Here is how the Times—in an article not self-consciously about addiction—described McDowell County, West Virginia:

Towns are hollowed out as people flee, and communities are scarred by family dissolution, prescription drug abuse and a high rate of imprisonment….

“He had another seizure the other night,” Ms. Bolden, 50, said of her son, John McCall. John got caught up in the dark undertow of drugs that defines life for so many here in McDowell County, almost died of an overdose in 2007, and now lives on disability payments. His brother, Donald, recently released from prison, is unemployed and essentially homeless.

Perhaps Hayes and The Cycle could interview this family? Aren’t they good representatives of the disease of addiction? Instead, I watch with disbelief as these normally critical thinkers accept claims that violate their own knowledge about and concern over the consequences of inequality. They have credulously bought the cant of the disease sellers—as if skeptical examination would make them heartless bigots. How will we ever solve addiction problems if such worthies care more about having the “right” opinion than about understanding a social problem at its source?

And so, in Hart’s Miami and McDowell County in West Virginia, addiction scars generation after generation, hardly raising the consciousness meters at MSNBC and other liberal media outlets. Meanwhile every celebrity “addict” gets full-bore coverage—even when, as in the case of Robin Williams, they haven’t actually exhibited the symptoms of addiction for decades.

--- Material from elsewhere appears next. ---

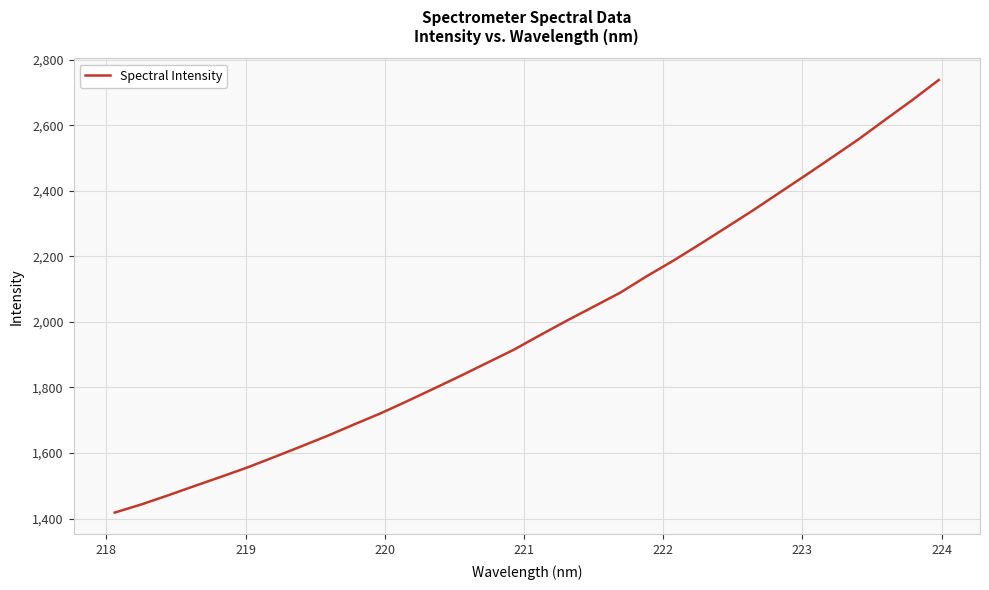

What is the smallest value displayed?

1418.3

The disease theory has everything the media demands: star power, drama, and a personal moral lesson linked to tragedy. It also suits politicians by endorsing their instinct to try to suppress drug use and their wish to be seen as uncompromising against a public menace. And strange to say, the moral lesson many liberals derive from those who become addicted—since they can’t lay it at the feet of social forces—is the same just-say-no temperance message that they mock when it comes from the likes of a Nancy Reagan.